▶ **Text shown**:
-------------------------

A frequent mini poodle client might come in 6-8 weekly, but a LOT are 12 weekly shave downs (never matted cos they're shaved down fairly short, but nothing fancy at all) so you could actually take 2+ years to get back $350US in equivalent grooming savings for a dryer in NZ!!!

It's still the same if put into NZ$ too. Our average prices are about $50NZ and you can pay as much as $80NZ up north for fancier trims. So a $500NZ dryer will still take 10 average grooms to pay for itself, which if only done 4-6 times a year will take a couple of years to recoup... And hence paying more than a couple of hundred NZ$ is getting a bit steep really...


----------



## ArreauStandardPoodle (Sep 1, 2009)

Shop-Vac® :: Vacs

This is the link to the ShopVac site. It does not have to be the Shopvac brand. Basically they are the heavy duty little vacuum cleaners used to vaccum up the workshop, garage...any heavy vacuuming you do not want to ruin your home vacuum doing. They are very powerful, and will suck up anything- wood, drywall dust, stones, without suffering any ill effects.

We call all of these heavy duty vacuums " Shopvac" the same way we call all facial tissue "Kleenex".


----------



## plumcrazy (Sep 11, 2009)

Just make sure, if you do find one of these vacuums, that it has a "blow" function as well as a "suck" function! I'm not sure all models do...


----------



## ArreauStandardPoodle (Sep 1, 2009)

plumcrazy said:


> Just make sure, if you do find one of these vacuums, that it has a "blow" function as well as a "suck" function! I'm not sure all models do...


That is correct. They do not all have an exhaust hole, and that is what you need.


----------



## Olie (Oct 10, 2009)

I took this suggestion and it works well. Thanks Cherie!! 

I got the small one for $20 at Walmart. BUT I intend to get the big one. 

When doing standards you need much more blowing power. The small ones are perfect for mini's or other dogs - but to get the straight blow out, the small one doesn't get the job done as well.


----------

-------------------------

▶ **Exercise data**:

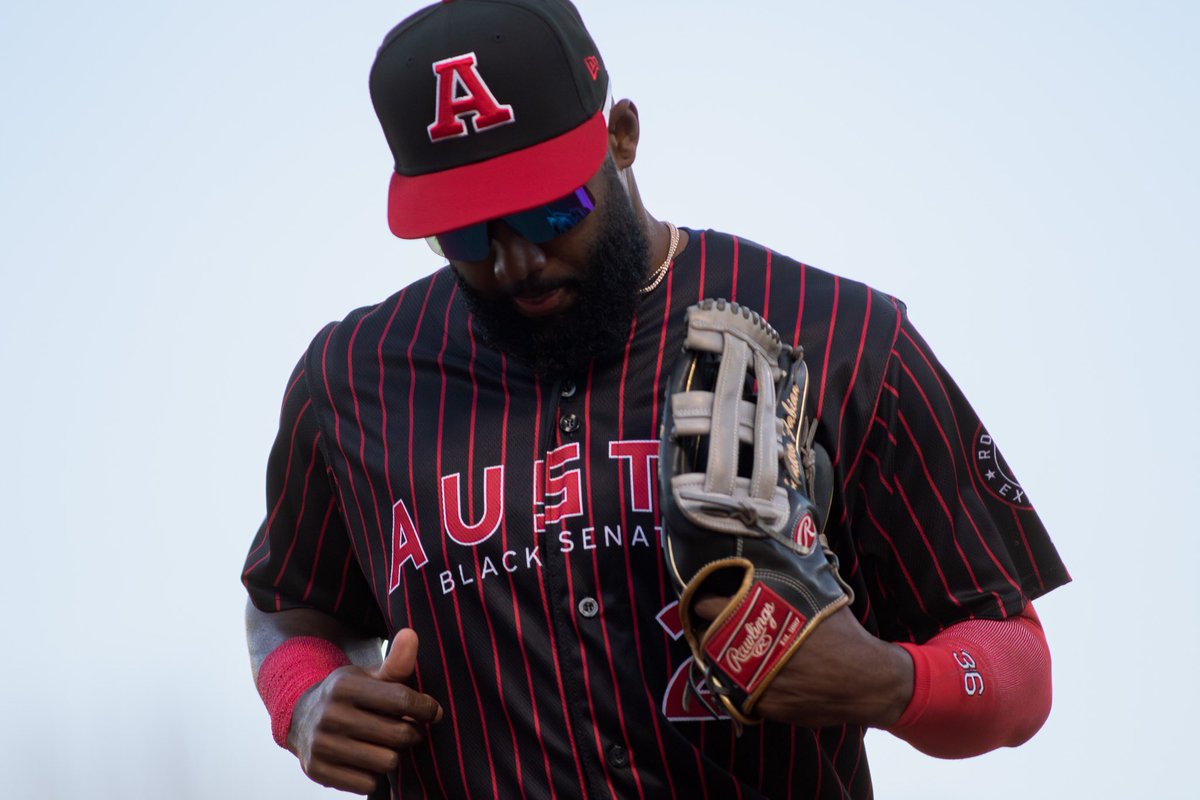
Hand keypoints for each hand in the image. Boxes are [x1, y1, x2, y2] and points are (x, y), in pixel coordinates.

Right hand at [287, 629, 442, 794]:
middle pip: (399, 735)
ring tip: (389, 744)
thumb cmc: (347, 696)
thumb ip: (395, 662)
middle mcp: (330, 715)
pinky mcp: (318, 771)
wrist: (300, 719)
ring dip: (394, 755)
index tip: (433, 711)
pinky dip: (375, 775)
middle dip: (413, 733)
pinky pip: (368, 783)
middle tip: (410, 729)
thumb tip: (412, 634)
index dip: (426, 708)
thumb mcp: (368, 676)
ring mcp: (322, 745)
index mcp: (345, 687)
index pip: (402, 701)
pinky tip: (369, 760)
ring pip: (387, 762)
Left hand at [694, 598, 912, 728]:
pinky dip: (745, 686)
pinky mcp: (768, 708)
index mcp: (766, 621)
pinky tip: (757, 675)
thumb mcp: (819, 600)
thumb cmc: (846, 637)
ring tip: (732, 652)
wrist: (869, 682)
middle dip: (710, 635)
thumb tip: (789, 552)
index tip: (700, 602)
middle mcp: (757, 654)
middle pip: (712, 642)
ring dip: (724, 661)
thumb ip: (793, 584)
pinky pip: (744, 695)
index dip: (704, 605)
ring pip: (724, 671)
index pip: (714, 609)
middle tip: (712, 628)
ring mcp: (760, 684)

-------------------------

▶ **Task A**: List every username that heads a post in the forum thread on dog dryers and shop vacuums, giving each name once.
▶ **Task B**: Output the part of the forum thread on dog dryers and shop vacuums from "That is correct." up to and including "done as well.".

▶ **Written solution A**:
ArreauStandardPoodle
plumcrazy
Olie

▶ **Written solution B**:
That is correct. They do not all have an exhaust hole, and that is what you need.


----------



## Olie (Oct 10, 2009)

I took this suggestion and it works well. Thanks Cherie!! 

I got the small one for $20 at Walmart. BUT I intend to get the big one. 

When doing standards you need much more blowing power. The small ones are perfect for mini's or other dogs - but to get the straight blow out, the small one doesn't get the job done as well.